Answer: (a) Both A and R are true and R is the correct explanation for A.

Question. Assertion (A): \( f(x) = \tan x - x \) always increases.
Reason (R): Any function \( y = f(x) \) is increasing if \( \frac{dy}{dx} > 0 \).
(a) Both A and R are true and R is the correct explanation for A.
(b) Both A and R are true and R is not the correct explanation for A.
(c) A is true but R is false.
(d) A is false but R is true.
Answer: (a) Both A and R are true and R is the correct explanation for A.

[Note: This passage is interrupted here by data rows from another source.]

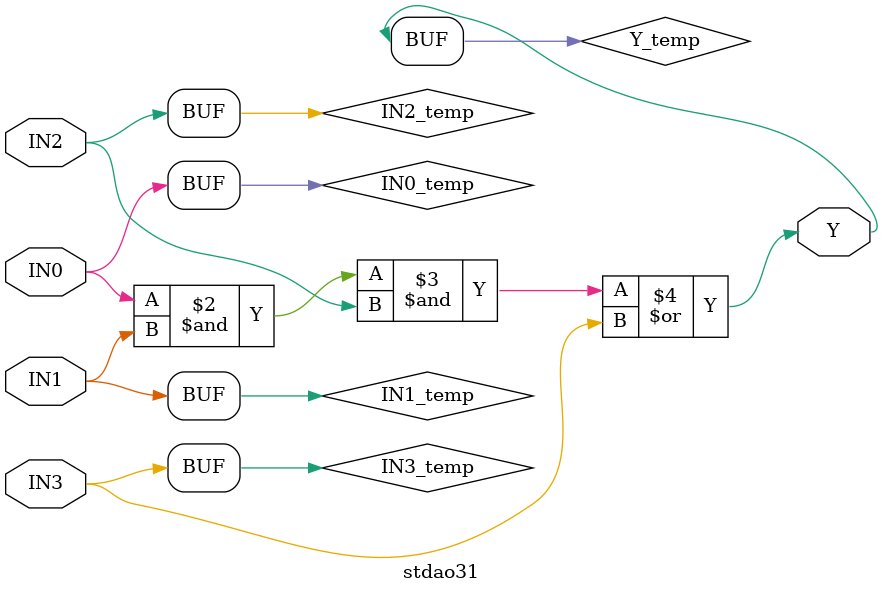
<source format=v>
module stdao31(IN0,IN1,IN2,IN3,Y);
  parameter
        d_IN0_r = 0,
        d_IN0_f = 0,
        d_IN1_r = 0,
        d_IN1_f = 0,
        d_IN2_r = 0,
        d_IN2_f = 0,
        d_IN3_r = 0,
        d_IN3_f = 0,
        d_Y_r = 1,
        d_Y_f = 1;
  input  IN0;
  input  IN1;
  input  IN2;
  input  IN3;
  output  Y;
  wire  IN0_temp;
  wire  IN1_temp;
  wire  IN2_temp;
  wire  IN3_temp;
  reg  Y_temp;
  assign #(d_IN0_r,d_IN0_f) IN0_temp = IN0;
  assign #(d_IN1_r,d_IN1_f) IN1_temp = IN1;
  assign #(d_IN2_r,d_IN2_f) IN2_temp = IN2;
  assign #(d_IN3_r,d_IN3_f) IN3_temp = IN3;
  assign #(d_Y_r,d_Y_f) Y = Y_temp;
  always
    @(IN0_temp or IN1_temp or IN2_temp or IN3_temp)
      begin
      Y_temp = (((IN0_temp & IN1_temp) & IN2_temp) | IN3_temp);
      end
endmodule

</source>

Question. Assertion (A): \( f(x) = x^4 \) is decreasing in the interval \( (0, \infty) \).
Reason (R): Any function \( y = f(x) \) is decreasing if \( \frac{dy}{dx} < 0 \).
(a) Both A and R are true and R is the correct explanation for A.
(b) Both A and R are true and R is not the correct explanation for A.
(c) A is true but R is false.
(d) A is false but R is true.
Answer: (d) A is false but R is true.

Question. Assertion (A): The slope of the tangent to the curve \( y = x^3 \) where it cuts x-axis, is 0.
Reason (R): Slope of tangent to the curve \( y = f(x) \) at point \( (x_0, y_0) \) is \( \frac{dy}{dx} \) at \( (x_0, y_0) \).
(a) Both A and R are true and R is the correct explanation for A.
(b) Both A and R are true and R is not the correct explanation for A.
(c) A is true but R is false.
(d) A is false but R is true.
Answer: (a) Both A and R are true and R is the correct explanation for A.